* _Available records_
--------------------------------

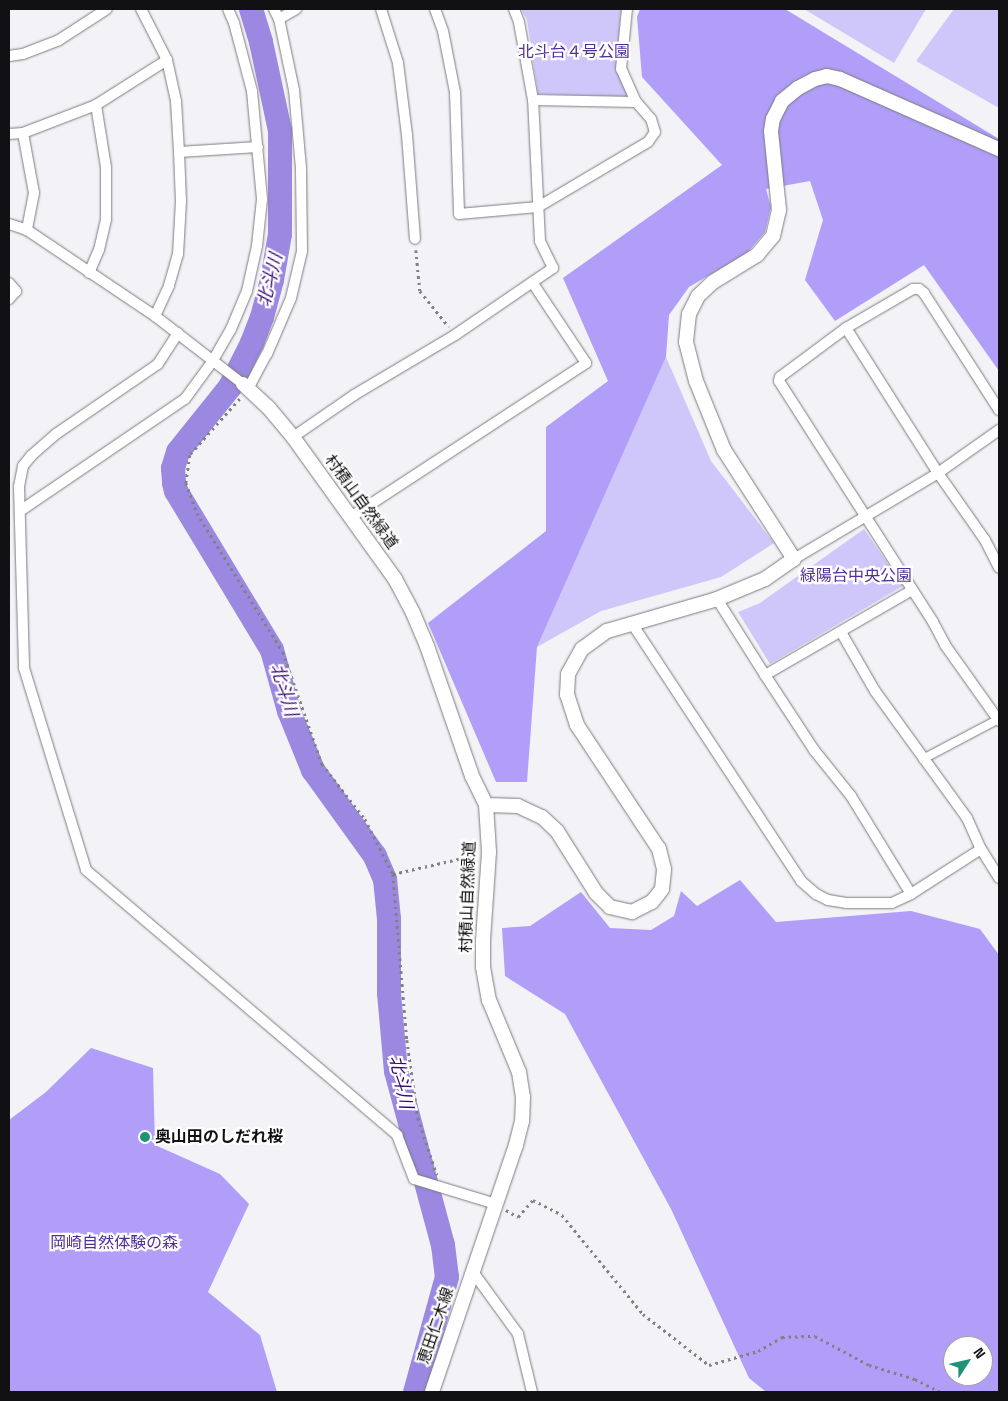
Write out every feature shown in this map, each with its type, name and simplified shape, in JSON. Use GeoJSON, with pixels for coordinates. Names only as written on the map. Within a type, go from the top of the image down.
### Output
{"type":"FeatureCollection","features":[{"type":"Feature","properties":{"kind":"street"},"geometry":{"type":"LineString","coordinates":[[9,56],[23,54],[59,40],[107,9]]}},
{"type":"Feature","properties":{"kind":"street"},"geometry":{"type":"LineString","coordinates":[[141,9],[167,60],[176,101],[179,152],[181,201],[178,254],[169,286],[155,316]]}},
{"type":"Feature","properties":{"kind":"street"},"geometry":{"type":"LineString","coordinates":[[20,511],[185,399],[216,365],[247,291],[257,246],[262,199],[252,91],[234,23],[228,9]]}},
{"type":"Feature","properties":{"kind":"street"},"geometry":{"type":"LineString","coordinates":[[9,224],[27,230],[155,316],[245,387],[267,354],[291,298],[302,251],[301,168],[294,90],[279,19],[274,9]]}},
{"type":"Feature","properties":{"kind":"street"},"geometry":{"type":"LineString","coordinates":[[279,19],[296,9]]}},
{"type":"Feature","properties":{"kind":"street"},"geometry":{"type":"LineString","coordinates":[[381,9],[398,63],[407,135],[415,239]]}},
{"type":"Feature","properties":{"kind":"street"},"geometry":{"type":"LineString","coordinates":[[435,9],[443,31],[454,92],[459,214],[538,207],[648,142],[655,132],[651,119],[636,102],[622,68],[627,9]]}},
{"type":"Feature","properties":{"kind":"street"},"geometry":{"type":"LineString","coordinates":[[293,437],[354,395],[455,335],[553,268],[540,241],[533,100],[519,22],[514,9]]}},
{"type":"Feature","properties":{"kind":"street"},"geometry":{"type":"LineString","coordinates":[[9,134],[23,133],[96,105],[167,60]]}},
{"type":"Feature","properties":{"kind":"street"},"geometry":{"type":"LineString","coordinates":[[794,559],[724,450],[696,381],[686,342],[689,314],[698,296],[713,282],[757,255],[773,236],[779,210],[772,131],[777,110],[789,95],[805,84],[815,79],[834,78],[999,149]]}},
{"type":"Feature","properties":{"kind":"street"},"geometry":{"type":"LineString","coordinates":[[533,100],[636,102]]}},
{"type":"Feature","properties":{"kind":"street"},"geometry":{"type":"LineString","coordinates":[[89,273],[99,250],[106,219],[106,167],[96,105]]}},
{"type":"Feature","properties":{"kind":"street"},"geometry":{"type":"LineString","coordinates":[[23,133],[34,193],[27,230]]}},
{"type":"Feature","properties":{"kind":"street"},"geometry":{"type":"LineString","coordinates":[[179,152],[258,147]]}},
{"type":"Feature","properties":{"kind":"street"},"geometry":{"type":"LineString","coordinates":[[351,517],[586,363],[532,282]]}},
{"type":"Feature","properties":{"kind":"street"},"geometry":{"type":"LineString","coordinates":[[9,283],[16,291],[13,297],[9,299]]}},
{"type":"Feature","properties":{"kind":"street"},"geometry":{"type":"LineString","coordinates":[[923,759],[999,720],[945,645],[779,381],[780,377],[846,328],[912,289],[919,289],[924,292],[999,410]]}},
{"type":"Feature","properties":{"kind":"street"},"geometry":{"type":"LineString","coordinates":[[846,328],[938,474],[985,540],[999,568]]}},
{"type":"Feature","properties":{"kind":"street"},"geometry":{"type":"LineString","coordinates":[[178,333],[158,364],[56,434],[31,456],[23,466],[19,487],[24,668],[86,870],[397,1135],[414,1179],[496,1204]]}},
{"type":"Feature","properties":{"kind":"street","name":"村積山自然緑道"},"geometry":{"type":"LineString","coordinates":[[245,387],[268,407],[293,437],[394,579],[413,613],[472,776],[486,805],[489,852],[482,941],[483,967],[489,1000],[516,1065],[523,1097],[522,1121],[516,1145],[474,1272]]}},
{"type":"Feature","properties":{"kind":"street"},"geometry":{"type":"LineString","coordinates":[[486,805],[518,806],[542,817],[557,831],[596,894],[610,907],[632,912],[646,906],[657,897],[665,877],[663,860],[659,850],[580,732],[567,695],[568,674],[582,649],[597,636],[631,622],[717,600],[765,579],[794,559],[938,474],[999,430]]}},
{"type":"Feature","properties":{"kind":"street"},"geometry":{"type":"LineString","coordinates":[[765,675],[912,590]]}},
{"type":"Feature","properties":{"kind":"street"},"geometry":{"type":"LineString","coordinates":[[717,600],[814,750],[851,796],[911,894]]}},
{"type":"Feature","properties":{"kind":"street"},"geometry":{"type":"LineString","coordinates":[[631,622],[801,881],[816,894],[828,900],[846,903],[892,902],[911,894],[981,848]]}},
{"type":"Feature","properties":{"kind":"street"},"geometry":{"type":"LineString","coordinates":[[840,632],[875,691],[967,818],[981,848],[999,878]]}},
{"type":"Feature","properties":{"kind":"street"},"geometry":{"type":"LineString","coordinates":[[474,1272],[518,1334],[532,1392]]}},
{"type":"Feature","properties":{"kind":"street","name":"恵田仁木線"},"geometry":{"type":"LineString","coordinates":[[432,1392],[474,1272]]}},
{"type":"Feature","properties":{"kind":"path"},"geometry":{"type":"LineString","coordinates":[[415,239],[420,291],[455,335]]}},
{"type":"Feature","properties":{"kind":"path"},"geometry":{"type":"LineString","coordinates":[[245,387],[190,455],[186,484],[197,513],[283,652],[322,764],[365,819],[392,874],[407,1040],[418,1118],[442,1188]]}},
{"type":"Feature","properties":{"kind":"path"},"geometry":{"type":"LineString","coordinates":[[392,874],[489,852]]}},
{"type":"Feature","properties":{"kind":"path"},"geometry":{"type":"LineString","coordinates":[[496,1204],[518,1217],[533,1200],[562,1215],[642,1314],[709,1365],[758,1351],[782,1337],[815,1336],[869,1365],[915,1379],[941,1392]]}},
{"type":"Feature","properties":{"kind":"green space","name":"北斗台４号公園"},"geometry":{"type":"Polygon","coordinates":[[[521,9],[621,9],[616,67],[629,97],[538,94],[527,20],[521,9]]]}},
{"type":"Feature","properties":{"kind":"green space"},"geometry":{"type":"Polygon","coordinates":[[[640,9],[785,9],[999,139],[999,371],[924,265],[835,321],[805,280],[823,220],[810,181],[766,189],[771,207],[765,232],[747,253],[689,287],[669,315],[666,357],[537,647],[527,782],[496,782],[428,623],[546,531],[546,427],[608,381],[563,278],[722,165],[642,77],[637,17],[640,9]]]}},
{"type":"Feature","properties":{"kind":"green space"},"geometry":{"type":"Polygon","coordinates":[[[804,9],[926,9],[894,63],[804,9]]]}},
{"type":"Feature","properties":{"kind":"green space"},"geometry":{"type":"Polygon","coordinates":[[[954,9],[999,9],[999,108],[916,61],[954,9]]]}},
{"type":"Feature","properties":{"kind":"green space"},"geometry":{"type":"Polygon","coordinates":[[[666,357],[711,461],[774,543],[721,577],[601,611],[537,647],[666,357]]]}},
{"type":"Feature","properties":{"kind":"green space","name":"緑陽台中央公園"},"geometry":{"type":"Polygon","coordinates":[[[864,529],[903,586],[770,664],[738,612],[760,603],[864,529]]]}},
{"type":"Feature","properties":{"kind":"green space"},"geometry":{"type":"Polygon","coordinates":[[[740,880],[776,922],[911,911],[980,929],[999,955],[999,1392],[766,1392],[749,1378],[671,1209],[565,1014],[505,976],[502,928],[530,926],[581,892],[610,928],[651,930],[674,916],[681,891],[697,906],[740,880]]]}},
{"type":"Feature","properties":{"kind":"green space","name":"岡崎自然体験の森"},"geometry":{"type":"Polygon","coordinates":[[[91,1048],[153,1068],[155,1145],[220,1174],[249,1204],[208,1292],[260,1335],[277,1392],[9,1392],[9,1120],[46,1092],[91,1048]]]}},
{"type":"Feature","properties":{"kind":"waterway","name":"北斗川"},"geometry":{"type":"LineString","coordinates":[[251,9],[261,42],[280,131],[280,234],[272,280],[262,317],[252,343],[230,387],[178,452],[173,468],[174,483],[176,491],[272,650],[289,711],[313,770],[375,856],[385,879],[389,919],[389,993],[396,1071],[443,1245],[447,1277],[415,1392]]}},
{"type":"Feature","properties":{"kind":"place","name":"奥山田のしだれ桜"},"geometry":{"type":"Point","coordinates":[145,1137]}}]}
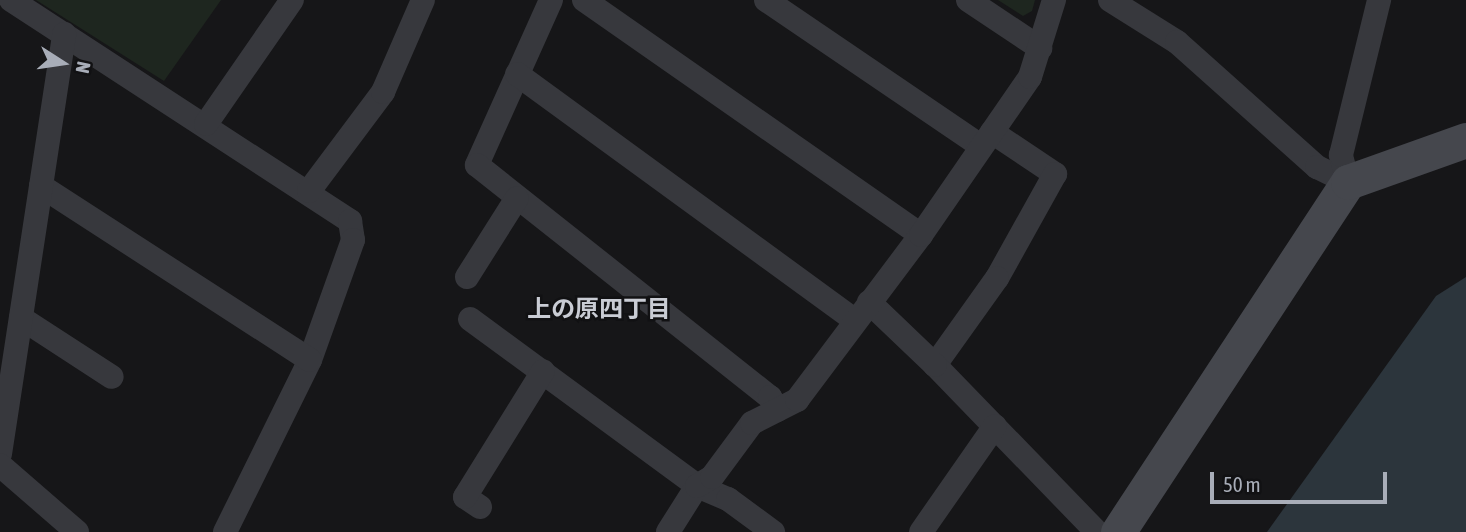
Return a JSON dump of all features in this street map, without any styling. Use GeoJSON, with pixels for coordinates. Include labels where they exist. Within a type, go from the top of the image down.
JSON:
{"type":"FeatureCollection","features":[{"type":"Feature","properties":{"kind":"street"},"geometry":{"type":"LineString","coordinates":[[10,0],[206,124],[350,221],[354,240],[310,360],[225,532]]}},
{"type":"Feature","properties":{"kind":"street"},"geometry":{"type":"LineString","coordinates":[[206,124],[292,0]]}},
{"type":"Feature","properties":{"kind":"street"},"geometry":{"type":"LineString","coordinates":[[309,191],[383,92],[423,0]]}},
{"type":"Feature","properties":{"kind":"street"},"geometry":{"type":"LineString","coordinates":[[551,0],[477,165],[770,397],[777,410]]}},
{"type":"Feature","properties":{"kind":"street"},"geometry":{"type":"LineString","coordinates":[[584,0],[921,235]]}},
{"type":"Feature","properties":{"kind":"street"},"geometry":{"type":"LineString","coordinates":[[766,0],[987,139],[1055,174],[997,278],[935,365]]}},
{"type":"Feature","properties":{"kind":"street"},"geometry":{"type":"LineString","coordinates":[[968,0],[1040,48]]}},
{"type":"Feature","properties":{"kind":"street"},"geometry":{"type":"LineString","coordinates":[[668,532],[696,486],[712,477],[752,423],[797,400],[921,235],[1030,77],[1054,0]]}},
{"type":"Feature","properties":{"kind":"street"},"geometry":{"type":"LineString","coordinates":[[1110,0],[1177,42],[1317,167],[1348,182]]}},
{"type":"Feature","properties":{"kind":"street"},"geometry":{"type":"LineString","coordinates":[[1348,182],[1341,155],[1380,0]]}},
{"type":"Feature","properties":{"kind":"street"},"geometry":{"type":"LineString","coordinates":[[0,454],[64,34]]}},
{"type":"Feature","properties":{"kind":"street"},"geometry":{"type":"LineString","coordinates":[[517,74],[863,312],[935,365],[1097,532]]}},
{"type":"Feature","properties":{"kind":"street"},"geometry":{"type":"LineString","coordinates":[[1118,532],[1348,182],[1466,140]]}},
{"type":"Feature","properties":{"kind":"street"},"geometry":{"type":"LineString","coordinates":[[41,186],[310,360]]}},
{"type":"Feature","properties":{"kind":"street"},"geometry":{"type":"LineString","coordinates":[[467,277],[517,198]]}},
{"type":"Feature","properties":{"kind":"street"},"geometry":{"type":"LineString","coordinates":[[21,318],[112,377]]}},
{"type":"Feature","properties":{"kind":"street"},"geometry":{"type":"LineString","coordinates":[[470,319],[696,486],[728,499],[773,532]]}},
{"type":"Feature","properties":{"kind":"street"},"geometry":{"type":"LineString","coordinates":[[466,497],[543,372]]}},
{"type":"Feature","properties":{"kind":"street"},"geometry":{"type":"LineString","coordinates":[[921,532],[995,426]]}},
{"type":"Feature","properties":{"kind":"street"},"geometry":{"type":"LineString","coordinates":[[0,465],[77,532]]}},
{"type":"Feature","properties":{"kind":"shaded area"},"geometry":{"type":"Polygon","coordinates":[[[36,0],[221,0],[164,81],[36,0]]]}},
{"type":"Feature","properties":{"kind":"shaded area"},"geometry":{"type":"Polygon","coordinates":[[[998,0],[1035,0],[1032,11],[1023,16],[998,0]]]}},
{"type":"Feature","properties":{"kind":"shaded area"},"geometry":{"type":"Polygon","coordinates":[[[1466,277],[1466,532],[1267,532],[1436,296],[1466,277]]]}},
{"type":"Feature","properties":{"kind":"district","name":"上の原四丁目"},"geometry":{"type":"Point","coordinates":[599,309]}}]}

--------------------------------

* _Task description_
Would you please copy each line of the listing that contains the word "from"?

* _Output for this exercise_
Write out every feature shown in this map, each with its type, name and simplified shape, in JSON. Use GeoJSON, with pixels for coordinates. Names only as written on the map. Within a type, go from the top of the image down.
Return a JSON dump of all features in this street map, without any styling. Use GeoJSON, with pixels for coordinates. Include labels where they exist. Within a type, go from the top of the image down.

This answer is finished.